La démission de Sylvie Goulard, un problème pour le MoDem

Par Florence Autret  |   |  768  mots
Sylvie Goulard.
La ministre des Armées qui a démissionné pour répondre du soupçon d'emploi fictif d'un assistant consomme la rupture avec le MoDem qui lui a donné deux investitures de député européen, mais avec lequel elle n'a jamais été en phase.

La démission du gouvernement de Sylvie Goulard dans le cadre de l'enquête sur des assistants parlementaires fictifs du MoDem a jeté un froid à Bruxelles. La ministre des Armées était un des symboles, plus encore un des gages, de la relance de l'intégration européenne par Paris et Berlin voulue par le président Macron. C'est aussi une source d'embarras pour le parti du garde des Sceaux François Bayrou.

Une personnalité respectée

Classée par le site Politico, avant sa nomination dans le gouvernement d'Edouard Philippe, comme l'une des personnes les plus influentes sur la place de Bruxelles, elle y a laissé le souvenir d'une députée extrêmement investie dans ses dossiers de membre de la commission des Affaires économiques et monétaires, tout en continuant à publier régulièrement des essais aux tonalités fédéralistes. Elle se présentait volontiers comme plus Européenne que Française.

A Bruxelles, elle employait comme assistants accrédités (basés à Bruxelles) un Belge et une Britannique. Son assistant en circonscription, Stéphane Thérou, collaborateur de longue date du MoDem et proche de François Bayrou (dont il a été membre de cabinet au ministère de l'Education), sur l'emploi duquel porte l'enquête en cours, lui avait été vivement recommandé par le général Morillon, député européen sortant en 2009.

« Peut-être qu'elle est sincère (en affirmant démissionner pour pouvoir se défendre), mais cela a des effets collatéraux énormes.
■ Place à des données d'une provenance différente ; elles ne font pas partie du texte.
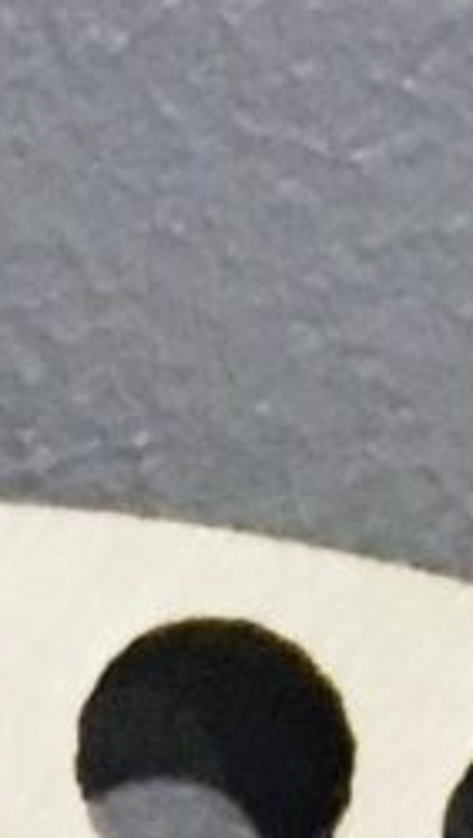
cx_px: -1436
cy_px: 3097
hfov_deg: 3.6
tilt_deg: -12.4
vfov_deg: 5.9
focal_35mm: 323
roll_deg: +0.7
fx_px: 7187
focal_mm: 4.15
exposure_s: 1/33
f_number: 2.2
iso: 160
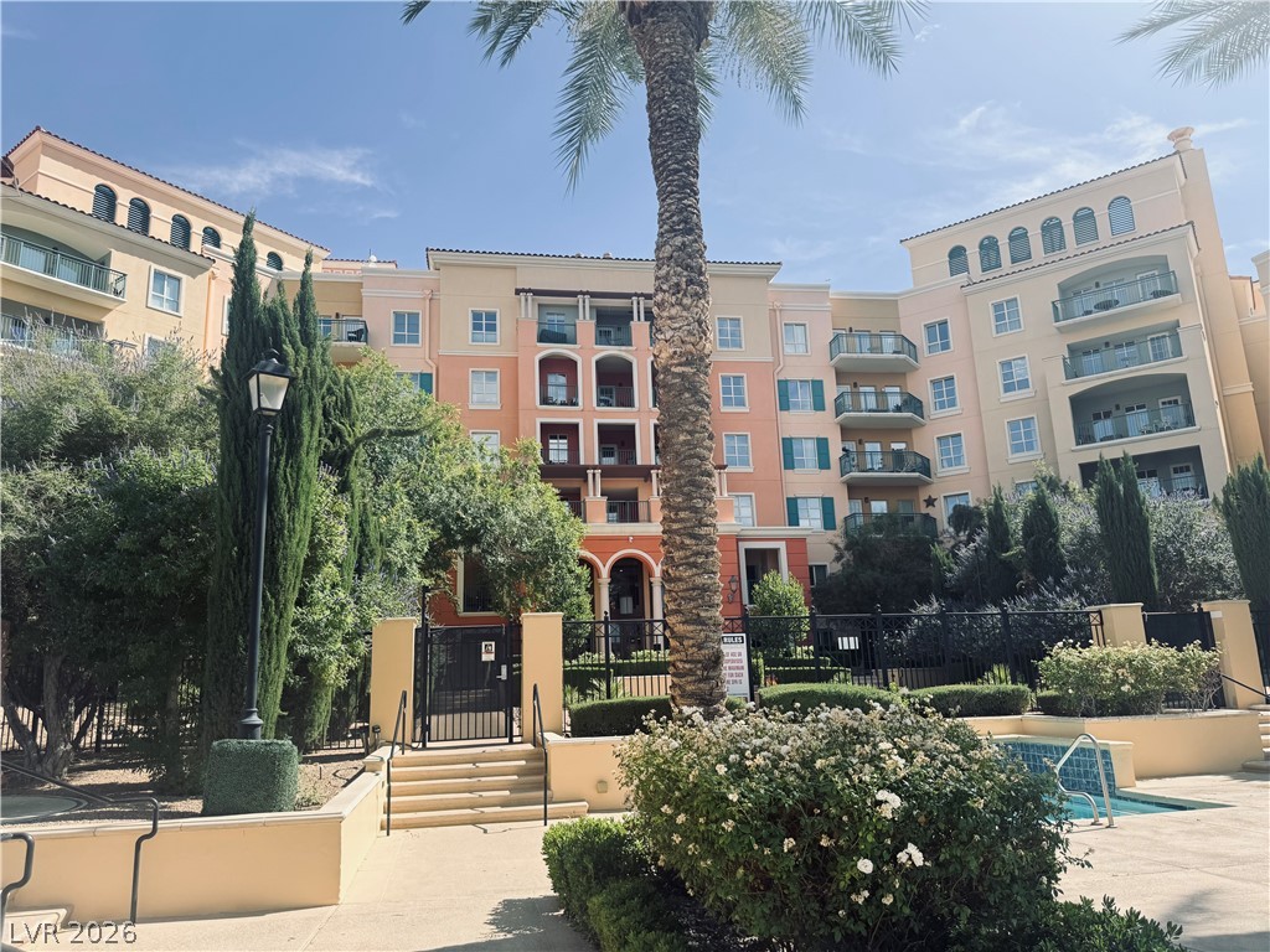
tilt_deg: +12.4
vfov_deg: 56.8
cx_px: 635
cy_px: 476
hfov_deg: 71.6
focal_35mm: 24
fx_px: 881
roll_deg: +1.9
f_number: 1.78
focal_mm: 6.76
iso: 80
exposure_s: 1/2604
Cela met une pression énorme sur Marielle (de Sarnez) et (François) Bayrou », soulignait mardi une source européenne.

Selon nos informations, l'accord avec le parti noué en 2009 prévoyait que son collaborateur en France consacre les trois quarts de son temps aux relations entre la toute nouvelle députée européenne MoDem et ses électeurs, le quart restant devait être consacré à l'Institut de formation démocrate, une succursale du Modem. Elle était alors élue dans la grande circonscription de l'Ouest (en 2014 elle le sera à nouveau dans le Sud-Est), lui basé à Paris où il traitait les demandes de rendez-vous, d'information, d'intervention adressées à la députée.

Stéphane Thérou, dont le nom n'est pas mentionné parmi les collaborateurs de Sylvie Goulard sur son site, a quitté son emploi d'assistant début 2016, pour devenir le directeur de cabinet de François Bayrou à la mairie de Pau, et préparer l'échéance présidentielle.

« Si l'enquête judiciaire porte sur le parti, çà ira car elle n'y avait pas de responsabilité. Si c'est ad nominem, ce sera plus compliqué », estimait mardi une source européenne.

« Jamais vraiment membre du MoDem »

Les relations de l'ex-ministre avec le président du MoDem étaient notoirement froides et ses relations avec le parti, pour le moins, distantes, notamment depuis l'altercation, en 2009, entre François Bayrou et Daniel Cohn-Bendit, respectivement candidats du Modem et des Verts, lors d'un débat télévisé avant les élections européennes. Elle ne partageait pas non plus les positions du maire de Pau aux connotations souverainistes. Appeler à « acheter français » lui semblait totalement incompatible avec la préservation du marché unique, socle de l'intégration européenne.

Elle n'appartenait pas aux instances de direction d'une organisation dominée de longue date par le tandem Bayrou-de Sarnez. En 2014, elle avait obtenu une nouvelle investiture à la force du poignet. Forte de sa crédibilité sur les sujets financiers et inlassable chroniqueuse et conférencière en Allemagne, en Italie, au Royaume-Uni, Sylvie Goulard était devenue une des rares « vitrines » du parti de François Bayrou, indique une source européenne.

"Elle n'a jamais été vraiment député Modem", tranche celle-ci.

Ses communiqués de presse, tout comme les quatrièmes de couverture de ses essais, ne mentionnent pas le parti français, mais uniquement, à l'occasion, son appartenance à l'Alliance des Libéraux et Démocrates Européens (ALDE), qui forme un groupe parlementaire charnière au Parlement européen.

Une autre poste plus opérationnel ?

Son arrivée au ministère des Armées avait été une surprise, en raison de son inexpérience en matière de défense. D'aucun estime qu'elle pourrait aspirer à l'avenir à une position plus opérationnelle au moment où les planètes semblent prêtes à s'aligner à nouveau entre Paris et Berlin.

« Elle aime le concret, pas l'apparat. Si vraiment il y a une relance européenne franco-allemande, c'est la personne idoine pour négocier avec Berlin », estime cette source.

Reste à savoir s'il lui sera proposé un autre poste dans le « dispositif » Macron et si elle l'acceptera.